Question

Write an recrusive equation of 6,8,14,22,36,58

Answer 1

This is A Fibonacci Sequence where the next term is the SUM of the two previous terms:

an = a1 + f × (n-1)

Answer 2

The recursive equation for the given sequence is:

`\left \{ {{f_(0) = 6} \atop {{f_(1) = 8} \atop {f_(n) = f_(n-1) + f_(n-2)\hspace{0.5cm}n \geq 2}}} \right.`

Explanation:

Starting with 6 and 8, the next term is the sum of the two previous terms.
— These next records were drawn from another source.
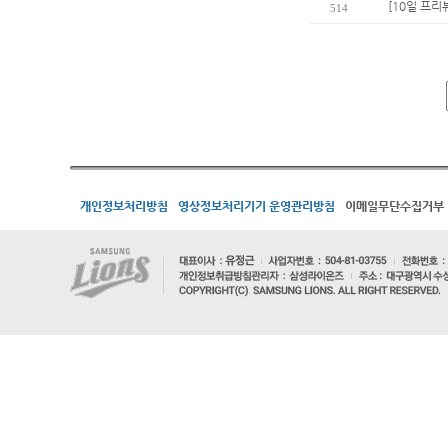
[10일 프리
514
개인정보처리방침
영상정보처리기기 운영관리방침
이메일무단수집거부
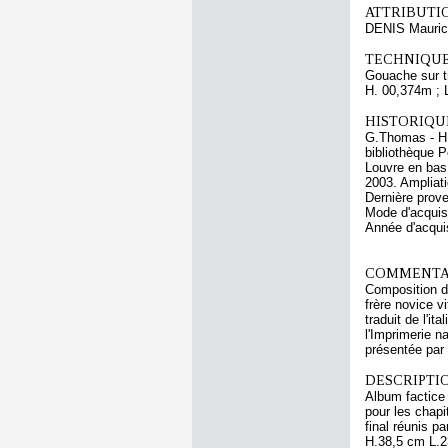
ATTRIBUTI
DENIS Mauri
TECHNIQUE
Gouache sur tr
H. 00,374m ; 
HISTORIQUE
G.Thomas - H.M
bibliothèque 
Louvre en bas 
2003. Ampliati
Dernière prove
Mode d'acquisi
Année d'acquis
COMMENTAI
Composition dé
frère novice vi
traduit de l'i
l'Imprimerie n
présentée par
DESCRIPTIO
Album factice
pour les chapi
final réunis p
H.38,5 cm L.2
This is a Fibonacci Sequence with initial values 6 and 8.

We can write the initial values as:

`f_(0) = 6 \\ f_(1) = 8`

Since the next term of the sequence is the sum of the two previous ones, the recursive step can be stated as follows:

`f_(n) = f_(n-1) + f_(n-2) \hspace{0.8cm}n \geq 2`

Notice that this step needs the initial values and can only be calculate for values of n equal or greater than 2.

Finally the recursive equation is:

`\left \{ {{f_(0) = 6} \atop {{f_(1) = 8} \atop {f_(n) = f_(n-1) + f_(n-2)\hspace{0.5cm}n \geq 2}}} \right.`